INSTRUCTIONS FOR THE TASK
Only a number is wanted here: how many lines in the records below contain the string "самовывозе".
***** DATA IN THIS EXERCISE *****
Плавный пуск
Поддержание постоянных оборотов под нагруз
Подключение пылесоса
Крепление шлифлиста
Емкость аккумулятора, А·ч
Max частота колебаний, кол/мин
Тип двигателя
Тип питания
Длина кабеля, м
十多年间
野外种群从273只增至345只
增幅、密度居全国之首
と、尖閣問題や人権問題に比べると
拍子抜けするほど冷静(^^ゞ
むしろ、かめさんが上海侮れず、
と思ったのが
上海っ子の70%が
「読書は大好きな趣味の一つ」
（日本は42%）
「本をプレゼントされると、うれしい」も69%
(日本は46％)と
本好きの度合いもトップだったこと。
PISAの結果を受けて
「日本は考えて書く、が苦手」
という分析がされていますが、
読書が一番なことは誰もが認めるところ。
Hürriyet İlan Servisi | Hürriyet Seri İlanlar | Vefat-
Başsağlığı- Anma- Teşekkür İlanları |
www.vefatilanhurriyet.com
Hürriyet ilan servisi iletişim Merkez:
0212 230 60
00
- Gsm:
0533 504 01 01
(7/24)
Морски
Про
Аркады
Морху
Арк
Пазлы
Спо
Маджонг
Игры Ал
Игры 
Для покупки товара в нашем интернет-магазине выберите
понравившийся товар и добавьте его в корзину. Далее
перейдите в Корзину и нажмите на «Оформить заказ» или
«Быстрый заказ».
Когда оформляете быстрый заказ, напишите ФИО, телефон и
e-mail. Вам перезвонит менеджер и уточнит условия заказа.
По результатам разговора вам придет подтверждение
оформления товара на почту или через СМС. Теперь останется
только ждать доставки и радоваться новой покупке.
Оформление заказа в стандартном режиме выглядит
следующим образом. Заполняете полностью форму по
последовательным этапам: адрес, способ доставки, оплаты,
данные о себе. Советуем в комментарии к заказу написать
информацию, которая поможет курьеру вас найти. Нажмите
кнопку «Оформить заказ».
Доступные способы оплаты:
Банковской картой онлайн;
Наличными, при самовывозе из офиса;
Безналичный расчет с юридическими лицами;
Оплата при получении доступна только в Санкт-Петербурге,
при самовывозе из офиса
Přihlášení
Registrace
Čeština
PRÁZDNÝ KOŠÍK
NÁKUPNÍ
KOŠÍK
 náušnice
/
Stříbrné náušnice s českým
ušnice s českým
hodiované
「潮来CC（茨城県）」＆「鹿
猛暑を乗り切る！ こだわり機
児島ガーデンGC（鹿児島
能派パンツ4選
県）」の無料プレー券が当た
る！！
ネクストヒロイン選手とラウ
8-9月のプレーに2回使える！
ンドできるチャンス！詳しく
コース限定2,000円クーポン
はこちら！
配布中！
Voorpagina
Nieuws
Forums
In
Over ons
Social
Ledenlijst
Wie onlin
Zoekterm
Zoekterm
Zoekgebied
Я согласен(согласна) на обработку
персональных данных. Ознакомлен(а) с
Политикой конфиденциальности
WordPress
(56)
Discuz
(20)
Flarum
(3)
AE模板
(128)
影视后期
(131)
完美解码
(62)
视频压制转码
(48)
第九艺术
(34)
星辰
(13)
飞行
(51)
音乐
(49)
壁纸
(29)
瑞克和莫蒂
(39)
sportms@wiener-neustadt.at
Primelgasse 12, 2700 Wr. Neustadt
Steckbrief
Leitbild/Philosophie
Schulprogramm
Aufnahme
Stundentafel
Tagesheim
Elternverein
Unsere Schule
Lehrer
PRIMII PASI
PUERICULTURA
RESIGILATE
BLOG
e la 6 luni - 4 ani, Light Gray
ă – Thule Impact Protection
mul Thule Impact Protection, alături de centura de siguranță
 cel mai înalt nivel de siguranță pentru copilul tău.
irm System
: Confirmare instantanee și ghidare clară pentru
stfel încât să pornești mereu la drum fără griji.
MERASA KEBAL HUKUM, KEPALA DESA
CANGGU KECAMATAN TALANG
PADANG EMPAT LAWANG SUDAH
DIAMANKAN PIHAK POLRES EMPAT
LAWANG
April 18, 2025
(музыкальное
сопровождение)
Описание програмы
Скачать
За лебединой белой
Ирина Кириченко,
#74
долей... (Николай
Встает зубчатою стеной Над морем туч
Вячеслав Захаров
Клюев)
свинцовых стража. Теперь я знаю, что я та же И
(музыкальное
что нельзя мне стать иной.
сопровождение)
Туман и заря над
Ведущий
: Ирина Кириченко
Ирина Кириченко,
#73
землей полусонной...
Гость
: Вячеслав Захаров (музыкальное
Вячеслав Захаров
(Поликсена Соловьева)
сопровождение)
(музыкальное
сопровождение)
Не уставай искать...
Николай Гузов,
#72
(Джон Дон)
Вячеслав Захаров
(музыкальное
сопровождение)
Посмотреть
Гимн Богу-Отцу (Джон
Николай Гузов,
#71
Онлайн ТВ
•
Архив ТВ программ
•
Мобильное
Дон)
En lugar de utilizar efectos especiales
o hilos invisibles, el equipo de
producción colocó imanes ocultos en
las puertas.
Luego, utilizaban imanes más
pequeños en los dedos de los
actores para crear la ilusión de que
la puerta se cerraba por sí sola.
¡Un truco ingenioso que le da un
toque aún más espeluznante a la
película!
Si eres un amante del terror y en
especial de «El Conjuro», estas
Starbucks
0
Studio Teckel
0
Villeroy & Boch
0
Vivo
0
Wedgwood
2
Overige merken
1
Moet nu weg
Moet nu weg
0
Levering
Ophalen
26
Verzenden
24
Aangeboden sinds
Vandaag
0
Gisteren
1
*****
THE COMPLETED TASK
2